No sign of Metrobus strike resolution amid ‘frustrating negotiations’

A Metrobus strike disrupting thousands in Northern Virginia will likely drag on, and could begin to impact bus routes that have been providing limited alternatives for travelers.

Amalgamated Transit Union Local 689 sees the ongoing strike against a Metro contractor at the Cinder Bed Road garage in Lorton as part of a broader fight against private contracting, and other pay and staffing cuts in the transit industry.

“The only way to say it, and I don’t know a better way to say it, is that they are treating American workers like slaves,” Local 689 President Raymond Jackson said.

Local 689 went on strike against Metro contractor Transdev at the recently privatized Cinder Bed Road facility on Oct. 24, with the two sides remaining far apart at the bargaining table. They met again thrice — on Thursday, Friday and Saturday — all without reaching a deal.

“Transdev regrets the hardship and inconvenience caused by the work stoppage and remains fully committed to coming to an agreement as quickly as possible,” Transdev North America Vice President of Marketing and Communications Mitun Seguin said in an email Sunday.

“Transdev continues to bargain in good faith and welcomes employees to return to work at any time while working toward a contract,” Seguin said.

A week earlier, Seguin said Transdev was disappointed the union went on strike after about 10 months of ongoing negotiations.
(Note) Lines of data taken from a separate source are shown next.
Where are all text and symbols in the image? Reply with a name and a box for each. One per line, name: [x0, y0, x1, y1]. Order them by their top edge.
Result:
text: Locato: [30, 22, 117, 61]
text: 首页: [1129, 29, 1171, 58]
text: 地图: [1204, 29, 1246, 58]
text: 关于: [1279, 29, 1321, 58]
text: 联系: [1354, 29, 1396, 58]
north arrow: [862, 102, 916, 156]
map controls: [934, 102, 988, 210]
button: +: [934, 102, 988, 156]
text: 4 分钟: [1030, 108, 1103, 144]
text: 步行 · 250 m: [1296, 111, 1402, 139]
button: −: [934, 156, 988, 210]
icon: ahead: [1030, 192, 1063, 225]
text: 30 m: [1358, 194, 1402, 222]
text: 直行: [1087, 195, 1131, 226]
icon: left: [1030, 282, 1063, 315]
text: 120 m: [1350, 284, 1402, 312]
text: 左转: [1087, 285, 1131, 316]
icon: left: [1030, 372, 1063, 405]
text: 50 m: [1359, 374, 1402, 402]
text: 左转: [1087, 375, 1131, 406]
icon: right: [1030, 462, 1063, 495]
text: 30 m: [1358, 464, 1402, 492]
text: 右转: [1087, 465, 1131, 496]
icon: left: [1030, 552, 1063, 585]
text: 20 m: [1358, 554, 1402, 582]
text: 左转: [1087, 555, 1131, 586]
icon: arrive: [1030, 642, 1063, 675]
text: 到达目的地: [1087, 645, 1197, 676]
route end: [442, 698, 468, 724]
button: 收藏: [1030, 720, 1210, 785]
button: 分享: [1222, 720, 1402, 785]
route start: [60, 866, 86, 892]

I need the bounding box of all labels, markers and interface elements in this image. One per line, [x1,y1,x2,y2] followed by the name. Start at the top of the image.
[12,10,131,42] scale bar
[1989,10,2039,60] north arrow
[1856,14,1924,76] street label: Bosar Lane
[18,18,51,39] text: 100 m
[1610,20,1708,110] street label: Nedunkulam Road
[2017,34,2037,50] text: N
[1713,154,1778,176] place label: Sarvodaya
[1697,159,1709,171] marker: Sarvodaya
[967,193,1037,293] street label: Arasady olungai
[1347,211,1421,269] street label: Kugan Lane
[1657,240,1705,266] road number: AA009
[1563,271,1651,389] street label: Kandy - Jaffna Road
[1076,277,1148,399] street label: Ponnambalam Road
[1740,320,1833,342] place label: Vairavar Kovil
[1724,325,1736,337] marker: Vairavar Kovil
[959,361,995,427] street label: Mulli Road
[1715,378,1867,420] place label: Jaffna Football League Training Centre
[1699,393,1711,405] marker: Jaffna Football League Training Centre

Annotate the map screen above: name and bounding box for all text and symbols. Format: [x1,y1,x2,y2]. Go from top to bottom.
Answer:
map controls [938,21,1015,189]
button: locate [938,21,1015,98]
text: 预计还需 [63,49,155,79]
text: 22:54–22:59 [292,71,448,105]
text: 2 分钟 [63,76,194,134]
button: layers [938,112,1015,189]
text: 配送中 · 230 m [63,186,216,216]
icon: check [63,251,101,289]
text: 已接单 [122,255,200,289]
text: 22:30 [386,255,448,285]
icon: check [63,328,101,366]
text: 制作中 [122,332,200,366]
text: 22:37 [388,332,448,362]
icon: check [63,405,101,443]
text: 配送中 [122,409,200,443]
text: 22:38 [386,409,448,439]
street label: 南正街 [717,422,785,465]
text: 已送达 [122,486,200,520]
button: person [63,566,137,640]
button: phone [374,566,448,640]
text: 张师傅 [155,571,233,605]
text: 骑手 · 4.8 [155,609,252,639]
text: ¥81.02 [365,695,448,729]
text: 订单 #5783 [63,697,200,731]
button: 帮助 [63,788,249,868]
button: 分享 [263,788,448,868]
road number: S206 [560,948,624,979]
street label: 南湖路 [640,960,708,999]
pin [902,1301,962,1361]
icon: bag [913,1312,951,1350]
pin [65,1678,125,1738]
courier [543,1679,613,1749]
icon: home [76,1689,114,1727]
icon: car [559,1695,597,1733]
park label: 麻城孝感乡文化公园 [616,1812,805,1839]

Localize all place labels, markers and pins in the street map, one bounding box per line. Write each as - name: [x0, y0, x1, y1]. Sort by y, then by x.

It is not unusual for new or updated transit industry contracts to take months or years to work out.

There is no clear path out of the strike, with the union demanding pay more in line with other Metrobus or regional operators and the company most recently offering a raise of 20 cents per hour from current rates, the union said.

Transdev is suggesting federal mediation of the dispute, but the union’s chief negotiator would prefer to continue current talks.

“I’m not convinced that a mediator at this point is the way to go, because I think we’re still willing to talk,” John Lyons said.

“This is probably the most frustrating negotiations I’ve ever been involved with,” he added.

Transdev has only run a fraction of the Metrobus service it is responsible for since the strike began, and Metro has said it has no role in the dispute between the workers operating Metrobus service for Transdev and the private company Metro has a contract with.

Routes 17B, 17G, 17H, 17K, 17L, 17M, 18G, 18H, 18J, 18P, 29C, 29G, 29W, S80 and S91 have not run at all during the strike. Routes 29K, 29N and REX service have run only on reduced, weekend schedules.

The limited alternatives include Fairfax Connector buses, but Transdev is also in difficult contract talks with Fairfax Connector drivers under its contract with Fairfax County. Those drivers plan a strike authorization vote Saturday, union officials said, and their contract expires at the end of the month.

Negotiations on that separate contract are scheduled Tuesday and Wednesday with largely the same main negotiators as those involved in the Cinder Bed Road contract.

“We already have a strike going on here at Cinder Bed Road, if Fairfax Connector decides to go on strike, if those members decide to go on strike, now you’ve shut down the entire Northern Virginia transportation system almost,” Lyons said.

The Fairfax Connector drivers are part of a different local within the Amalgamated Transit Union, but union leaders see the negotiations with the private contractor as part of the same fight that could set a precedent for any future deals in the region, including operations of the Silver Line extension into Loudoun County.

“They’re just fighting for the profit,” Jackson said.

The fight could also spill over into Metro’s direct collective bargaining with Local 689, with the traditional transit agreement set to expire in July.

Jackson suggested the union would have no problem striking against the broader Metro system based on a strike authorization vote taken last year, particularly if the union feels Metro is trying to simply get around its agreements with current workers.

“If that is the intention, then it’s going to get worse than anybody could ever imagine,” Jackson said.

Metro has said it is only contracting out new work, not existing work, which is allowed by the current collective bargaining agreement and related laws.

The agreement and other legal requirements generally prohibit the union from striking.

“I hope that it doesn’t come to this, but if it does … 689 isn’t looking for any fights, we’re willing to sit down at the table and work with anybody that is willing to work with us, but if you bring us a fight, we’re going to take it,” Jackson said.

However, Jackson said not all actions would be disclosed publicly in advance so that Metro or contractors are unable to prepare for them.

“Whatever action we’re going to do that’s going to affect the riders, we’ll make sure the riders in the region get enough notice about whatever action we’re going to do,” Jackson said.